SM: Knowing that, if you could have this film be discovered by a community of people, who would that dream audience be?
PS: When it got into SXSW, I wanted to meet people who were filmmakers, too – like a brain trust or something. I wanted to make friends. And I did make some friends, like Peter Vack, who made Assholes, and Albert Birney, who made Sylvio. That was my goal.
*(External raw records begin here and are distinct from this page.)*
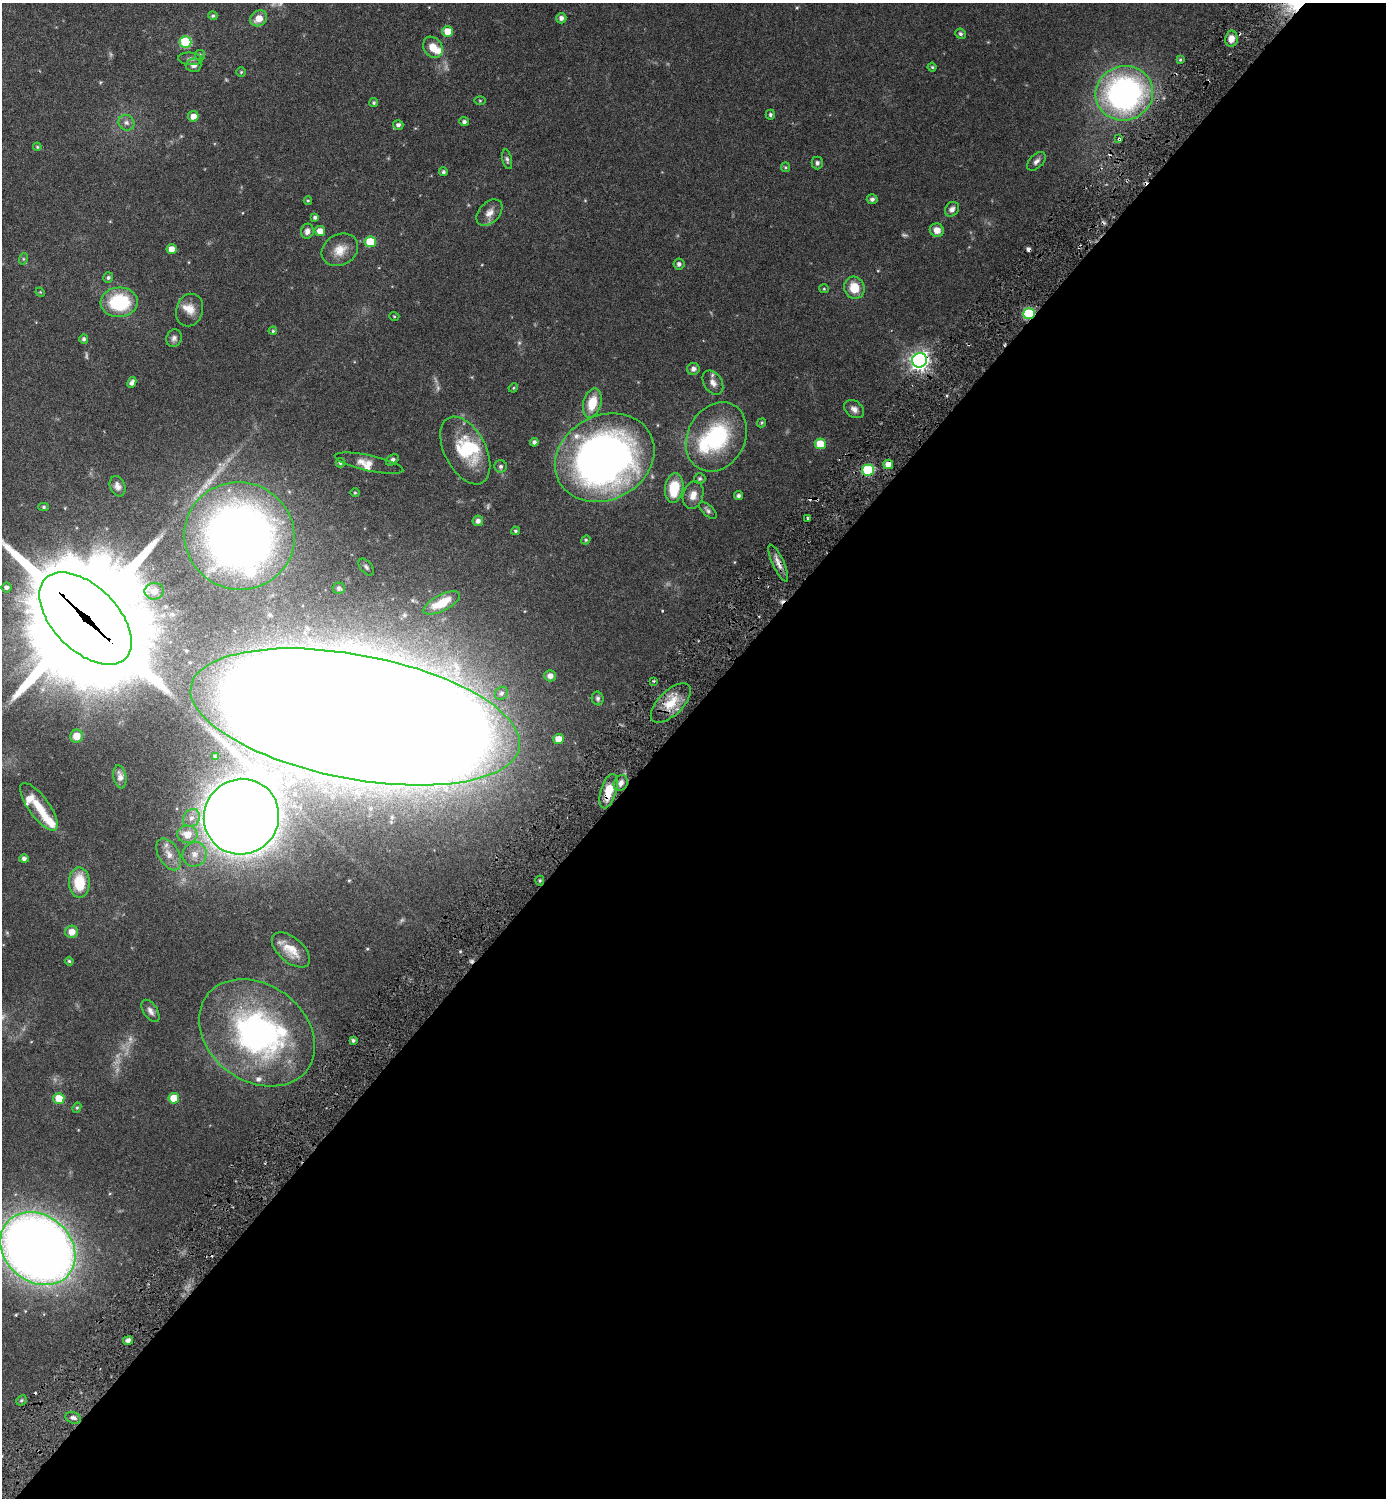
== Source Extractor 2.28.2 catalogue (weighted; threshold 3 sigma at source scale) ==
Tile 12 of 4 x 4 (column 4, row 3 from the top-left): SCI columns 4478-5861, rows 1525-3020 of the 6046 x 6043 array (HDU 1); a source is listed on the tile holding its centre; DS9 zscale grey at full resolution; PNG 1388 x 1500 px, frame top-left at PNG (2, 3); each listed source drawn as its Kron ellipse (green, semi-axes under 4 px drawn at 4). Shown black and unused: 53% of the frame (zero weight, under 3 of 6 exposures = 1% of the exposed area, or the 3 px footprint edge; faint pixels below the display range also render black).
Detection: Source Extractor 2.28.2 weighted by HDU 2 'WHT'; one run over the whole footprint, this tile lists its part. Background 0.0806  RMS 0.0037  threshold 0.015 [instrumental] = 3 sigma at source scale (4.09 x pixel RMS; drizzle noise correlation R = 1.36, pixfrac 0.8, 0.05/0.05 arcsec/px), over >= 5 px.
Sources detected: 148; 7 too faint to see at this stretch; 3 inside a brighter object's white glare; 2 cosmic-ray / hot-pixel residue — neither listed nor drawn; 10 inside a brighter listed object's ellipse — not listed separately; the other 126 listed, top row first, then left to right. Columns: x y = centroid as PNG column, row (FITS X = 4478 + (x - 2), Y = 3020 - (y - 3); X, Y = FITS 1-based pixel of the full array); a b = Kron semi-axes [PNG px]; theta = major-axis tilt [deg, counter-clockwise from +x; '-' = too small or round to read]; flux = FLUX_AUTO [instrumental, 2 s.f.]
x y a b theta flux
213 16 5 4 - 0.49
259 18 9 7 34 3.4
561 18 5 5 - 1.1
448 31 5 5 - 4.9
960 34 5 5 - 0.66
1231 39 8 6 81 2.4
185 42 6 6 - 18
433 47 11 9 -57 4.2
200 55 5 5 - 0.44
190 59 12 6 -5 0.99
1180 60 4 3 - 0.39
194 65 8 6 2 1.3
932 67 4 4 - 0.38
241 72 5 4 - 0.35
1124 93 29 27 18 86
480 100 5 3 - 0.3
374 103 4 4 - 0.47
770 115 5 4 - 0.49
193 116 5 5 - 2.5
464 122 5 4 - 0.86
126 123 8 7 - 1.2
398 125 5 5 - 0.82
1119 139 4 3 - 0.49
37 147 4 3 - 0.34
507 159 10 5 -77 0.71
1036 161 11 6 45 1.2
817 163 6 5 - 0.77
785 167 5 4 - 0.39
443 172 4 4 - 0.58
872 199 5 5 - 0.8
308 201 4 4 - 0.37
952 209 8 6 50 1.3
489 213 15 10 46 2.4
315 217 4 4 - 0.77
937 230 7 6 - 2.6
307 231 7 6 - 1.4
320 231 5 5 - 2.9
370 242 5 5 - 9.5
171 249 5 5 - 2.7
340 250 19 15 30 4.4
23 259 6 4 72 0.36
679 264 5 5 - 0.96
108 278 5 5 - 0.65
854 288 11 10 - 6.1
824 289 5 4 - 0.32
40 292 5 4 - 0.28
119 302 18 15 3 20
190 310 16 13 70 3.3
1029 314 6 5 - 23
394 316 5 3 - 0.26
273 331 4 3 - 0.34
174 338 9 7 67 1.1
84 339 5 4 - 0.68
919 360 7 7 - 150
693 369 6 6 - 1.3
132 382 6 4 63 0.97
713 383 13 9 -58 2
513 388 5 4 - 0.3
592 403 15 9 74 6.4
854 409 11 8 -36 1.5
762 423 5 4 - 0.38
716 437 36 29 62 26
534 442 4 4 - 0.85
820 444 5 5 - 6.5
465 450 37 20 -63 15
605 458 51 42 27 170
392 460 7 5 38 0.81
340 463 5 4 - 0.52
369 463 35 7 -12 3
888 464 5 4 - 3
501 466 6 6 - 0.75
868 470 6 5 - 22
700 479 6 5 - 0.53
117 486 10 7 -69 1.5
674 488 15 9 82 8.9
355 493 4 4 - 0.31
693 495 14 10 73 2.7
738 496 4 4 - 0.73
44 507 5 4 - 0.44
708 510 11 5 -42 0.83
808 518 3 3 - 0.83
478 521 5 5 - 1.1
515 531 4 3 - 0.42
239 536 55 53 -20 230
586 540 4 4 - 0.35
778 563 20 6 -65 2.1
366 567 10 5 -49 0.92
6 587 5 5 - 0.92
339 588 6 6 - 0.64
154 591 9 8 - 2
442 603 20 8 27 6.8
85 618 57 32 -45 13000
550 676 6 5 - 1.6
653 681 3 2 - 0.4
501 693 7 6 - 0.86
598 698 7 6 - 0.75
671 703 25 12 44 6.7
355 717 167 62 -11 3700
76 736 6 6 - 3.8
558 739 5 5 - 3.5
215 756 3 3 - 0.37
120 777 12 6 -80 1.6
621 783 8 6 59 1.5
609 791 18 8 74 6.9
39 807 28 10 -54 5.9
241 817 38 37 - 810
191 818 9 8 - 1.9
187 834 10 9 - 4.6
169 854 17 10 -60 3.4
194 854 12 12 - 3.4
24 859 5 4 - 0.93
540 881 5 4 - 0.48
79 883 15 10 -90 8.9
72 932 6 6 - 2.9
291 950 23 12 -40 5.1
69 961 4 4 - 0.42
150 1011 12 7 -57 1.4
257 1033 62 48 -36 80
353 1040 4 3 - 0.65
59 1098 5 5 - 7.2
174 1098 5 5 - 5.4
77 1108 5 4 - 0.43
38 1248 40 33 -40 430
128 1340 5 4 - 1.2
21 1400 5 4 - 0.45
73 1418 8 5 -18 0.9
Overlapping masked pixels (flux is a lower limit): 8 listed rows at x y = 1119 139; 1029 314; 919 360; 868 470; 778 563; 85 618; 355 717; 609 791
Isophote crosses this tile's border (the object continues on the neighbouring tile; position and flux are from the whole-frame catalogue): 4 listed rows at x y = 259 18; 85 618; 355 717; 38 1248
But I would say that anyone in their early twenties who wants to make a movie is the #1 audience to me. I looked for movies like this, and stories like this, about how somebody made their first film. It’s a how-to; I’m literally showing how I made the movie. On top of that, anybody that is like I was at the time – where they can’t break out of or face their grief – I would first tell to see a therapist. That’s probably better than making a movie. But aspiring filmmakers and grief-stricken twentysomethings.
SM: You’re about to start shooting your second film. What’s happening there?
PS: Yeah, Glen is producing it. Another personal documentary. Again, it was never my intention to put myself in my films but I don’t know what else to make with zero resources. This is also about an unfortunate thing that happened to me, so for my own sake I hope I never make another film about myself again… if I do then something awful must have happened. All of the reviews, even the good ones, call me a narcissist. At some point I’ve got to turn the camera around.